As part of this transition, Jochen Küst, Earlybird’s CFO, has been appointed Operating Partner, taking on expanded responsibility for scaling internal processes and portfolio support alongside his existing finance role.
Alongside the ownership model, Earlybird has been building out its platform , the operational infrastructure through which it supports portfolio companies beyond capital. This includes AI integration across sourcing and portfolio support, using AI tooling to surface investment opportunities earlier and operate with greater context across its portfolio, and the Catalyst programme, which brings founders, operators, and domain experts together around shared challenges. The Catalyst programme and community-building efforts reflect a broader structural bet: that the most effective early-stage investors in the current environment are not just capital providers but genuine platform builders, offering distribution, introductions, and operational support that founders cannot easily replicate independently. While this is not a new idea in venture, the specific combination of AI-augmented sourcing, a deeply networked European LP base, and a nearly three-decade track record of backing the same categories of company before they became obvious is what Earlybird is positioning as its distinctive edge.

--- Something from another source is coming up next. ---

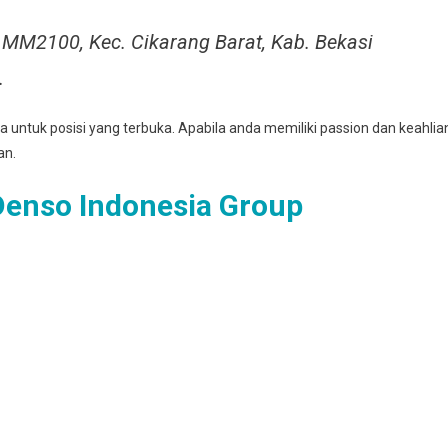
ri MM2100, Kec. Cikarang Barat, Kab. Bekasi
.
untuk posisi yang terbuka. Apabila anda memiliki passion dan keahlia
an.
enso Indonesia Group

The close of Fund VIII arrives at an inflection point for European venture capital. The European Investment Fund is raising a €15 billion fund of funds to unlock up to €80 billion in scale-up funding, and France, Germany, and the European Commission all have major public capital programmes targeting early-stage technology. The structural barriers that have historically constrained European VC , limited pension fund participation, fragmented member-state markets, conservative LP culture , are being addressed with public money but not yet reformed at source. Against that backdrop, a €360 million oversubscribed close from a multi-decade independent firm backed by long-term institutional LPs is a different kind of signal. It demonstrates that European venture is capable of generating the LP confidence needed to raise at scale without government subsidy, based on returns alone.
Europe’s VCs have been criticised for moving too slowly and too cautiously in the AI era. Earlybird’s thesis , back deeply technical companies before the category is obvious, hold conviction through cycles, stay independent , is a direct rebuttal of that critique. The Digital East split, which saw Earlybird’s CEE-focused arm rebrand and become independent in autumn 2024, has simplified the firm’s structure and sharpened its focus on Western Europe. Fund VIII is the first full fund raised after that separation, and the increased size, relative to Fund VII, suggests LP appetite for the core Earlybird strategy is growing rather than contracting.